Collected data:
━━━━━━━━━━━━━━━━━━━━━━━━━━━━━━

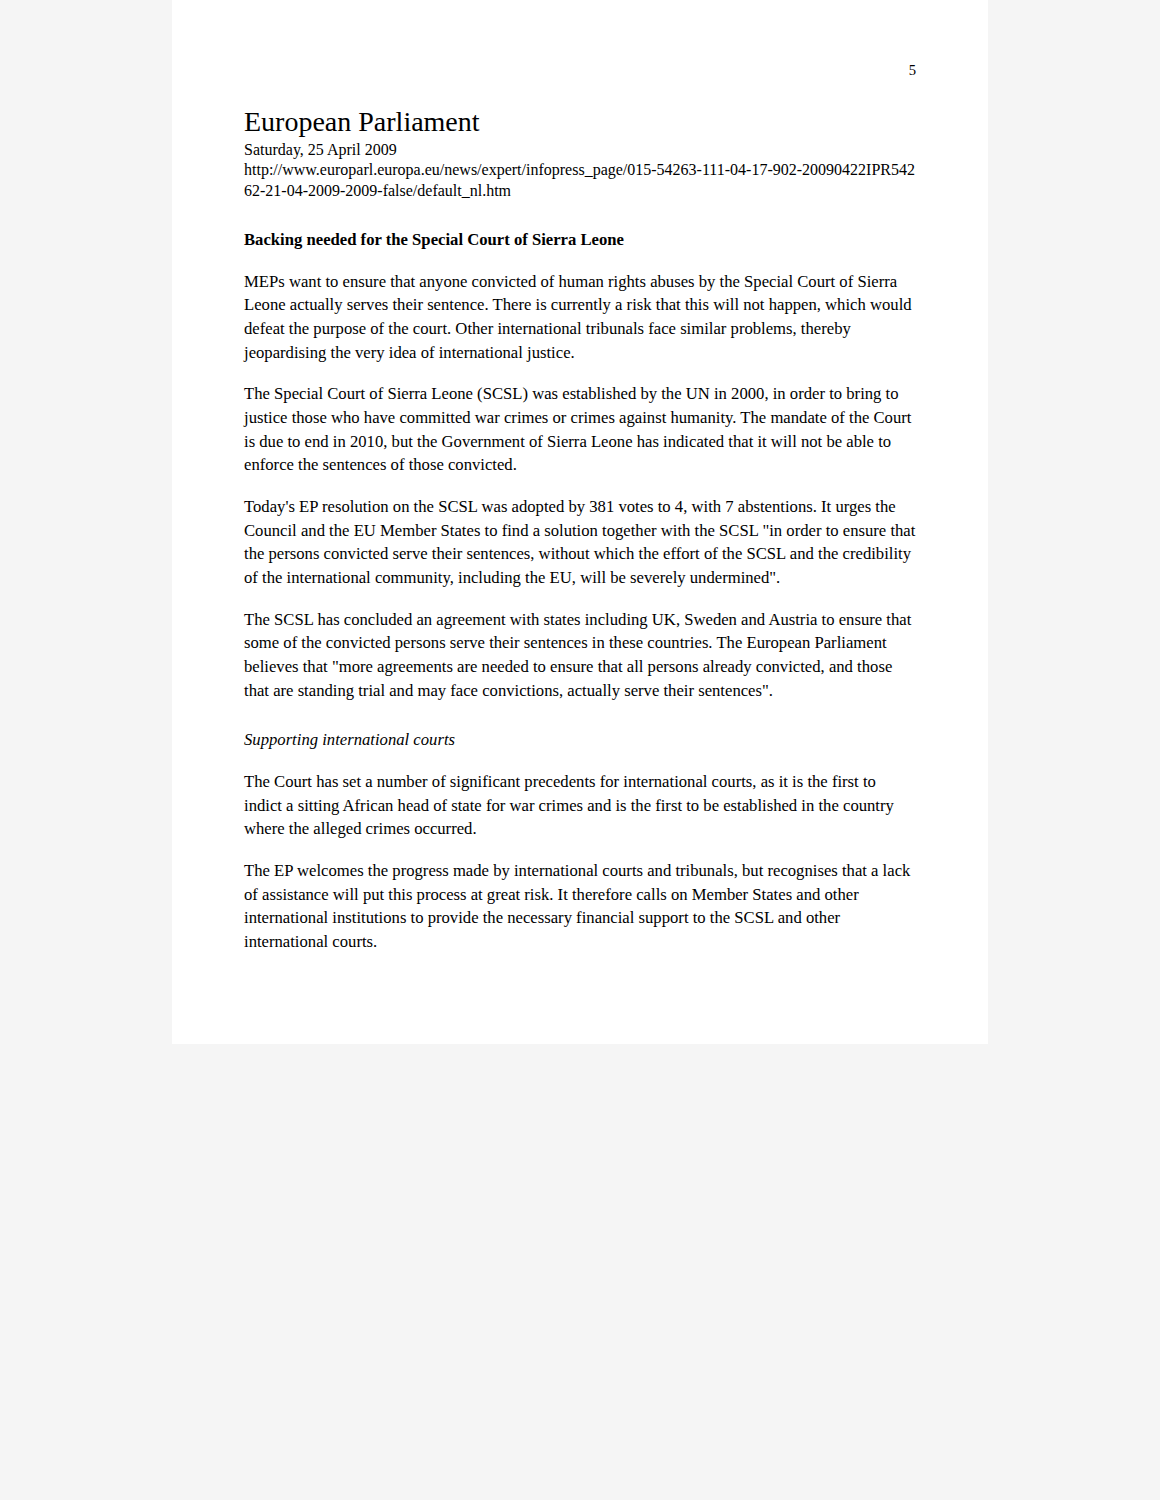5
European Parliament
Saturday, 25 April 2009
http://www.europarl.europa.eu/news/expert/infopress_page/015-54263-111-04-17-902-20090422IPR54262-21-04-2009-2009-false/default_nl.htm
Backing needed for the Special Court of Sierra Leone
MEPs want to ensure that anyone convicted of human rights abuses by the Special Court of Sierra Leone actually serves their sentence. There is currently a risk that this will not happen, which would defeat the purpose of the court. Other international tribunals face similar problems, thereby jeopardising the very idea of international justice.
The Special Court of Sierra Leone (SCSL) was established by the UN in 2000, in order to bring to justice those who have committed war crimes or crimes against humanity. The mandate of the Court is due to end in 2010, but the Government of Sierra Leone has indicated that it will not be able to enforce the sentences of those convicted.
Today's EP resolution on the SCSL was adopted by 381 votes to 4, with 7 abstentions. It urges the Council and the EU Member States to find a solution together with the SCSL "in order to ensure that the persons convicted serve their sentences, without which the effort of the SCSL and the credibility of the international community, including the EU, will be severely undermined".
The SCSL has concluded an agreement with states including UK, Sweden and Austria to ensure that some of the convicted persons serve their sentences in these countries. The European Parliament believes that "more agreements are needed to ensure that all persons already convicted, and those that are standing trial and may face convictions, actually serve their sentences".
Supporting international courts
The Court has set a number of significant precedents for international courts, as it is the first to indict a sitting African head of state for war crimes and is the first to be established in the country where the alleged crimes occurred.
The EP welcomes the progress made by international courts and tribunals, but recognises that a lack of assistance will put this process at great risk. It therefore calls on Member States and other international institutions to provide the necessary financial support to the SCSL and other international courts.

━━━━━━━━━━━━━━━━━━━━━━━━━━━━━━

TASK OBJECTIVE: All lines of the records above with the word "Parliament" in them are to be copied.

WRITTEN ANSWER:
European Parliament
The SCSL has concluded an agreement with states including UK, Sweden and Austria to ensure that some of the convicted persons serve their sentences in these countries. The European Parliament believes that "more agreements are needed to ensure that all persons already convicted, and those that are standing trial and may face convictions, actually serve their sentences".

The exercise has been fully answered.